One man clung to a tree as his car was swept away by flood water, county spokeswoman Darcy Fauci said. Sections of Interstate 88 east of Binghamton remained closed by mudslides Friday.

"Lots of roads are washed out, several areas of the city are shut down and impassible," said Lt. John Shea of the Binghamton Police Department. "But, as we speak, things are improving because the rain has stopped."

Dozens of schools in Broome, Chenango and Delaware counties were closed Friday, many because of impassable roads.

Three freight cars derailed in Bowie, Md., and investigators were trying to determine whether the storm caused the wreck, CSX Corp. spokesman Gary Sease said. The empty coal hoppers jumped off tracks shared with Amtrak trains, bringing down some power lines. No one was injured.

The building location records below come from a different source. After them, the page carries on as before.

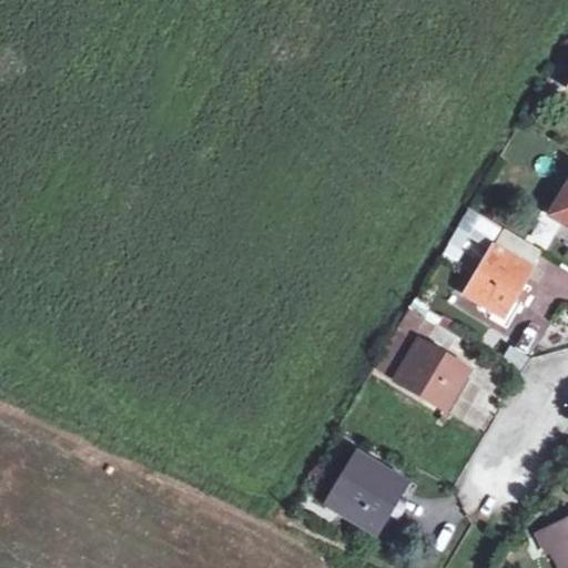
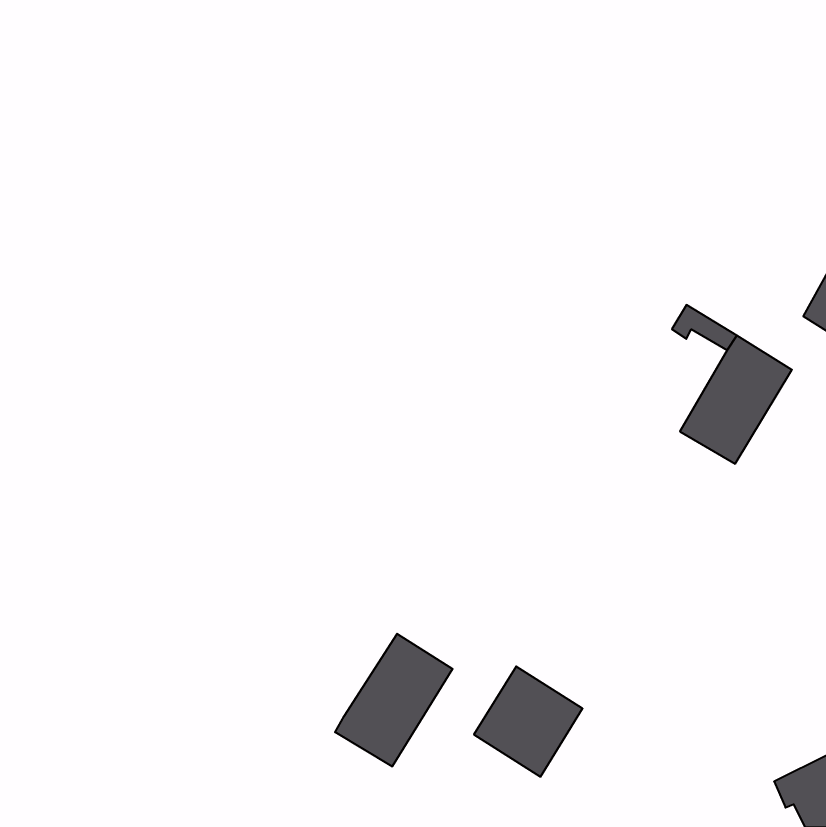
building: [381,306,471,412] -> none
building: none -> [335,634,453,767]

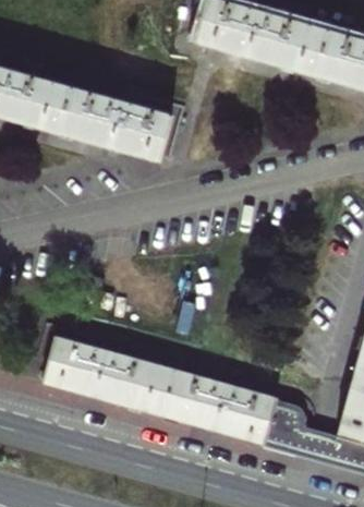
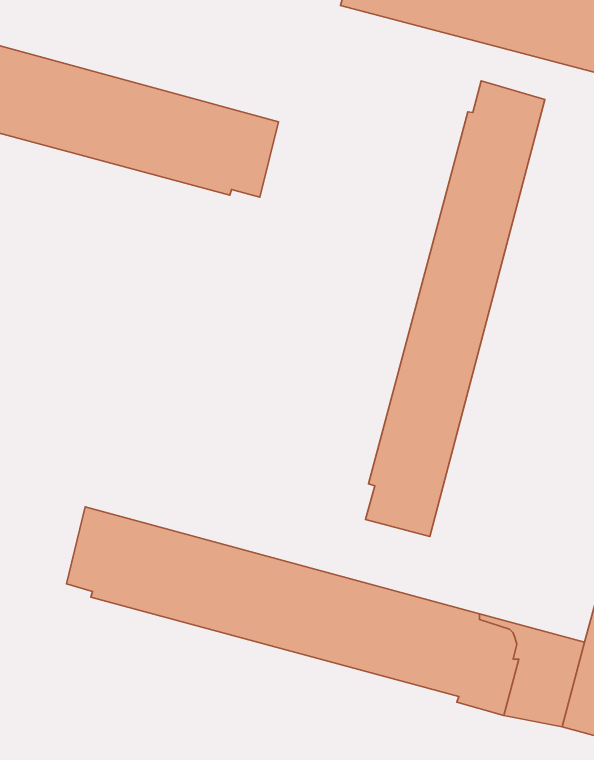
building: none -> [365,81,545,536]

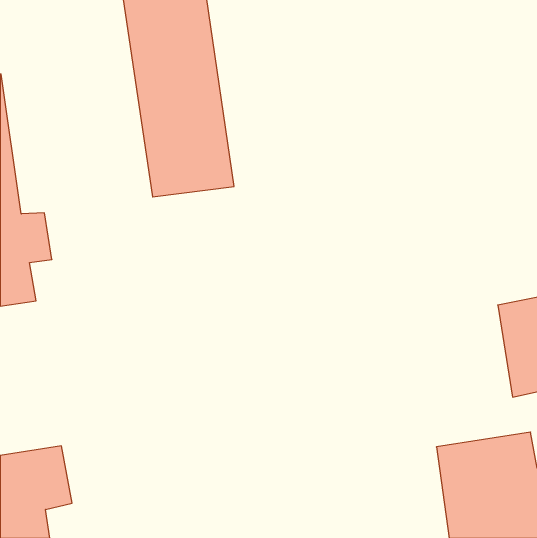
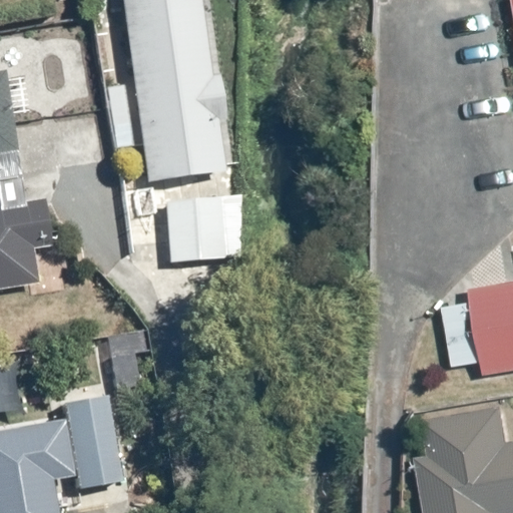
building: none -> [150,194,212,252]
building: none -> [56,380,123,489]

Amtrak service was delayed between Baltimore and Washington on Friday, while a commuter line serving the cities was suspended for the day.

Most of the dead in Riegelwood were found within 200 yards of where the tornado touched down, Batten said.

"We assume they were literally consumed by the tornado," he said.

The community on the Cape Fear River, about 20 miles west of Wilmington, has no tornado sirens.

"There was no warning. There was no time," said Cissy Kennedy, a radiologist's assistant who lives in the area. "It just came out from nowhere."

Three tornadoes also touched down in the western part of the state — destroying about a dozen homes and downing trees in Lincoln, Iredell and Gaston Counties, the National Weather Service said Friday. Officials said five people were injured.

In Louisiana, a man died Wednesday when a tornado struck his home. In South Carolina, a utility worker checking power lines Thursday during the storm was electrocuted. Two people died in car crashes in North Carolina as heavy rain pounded the state.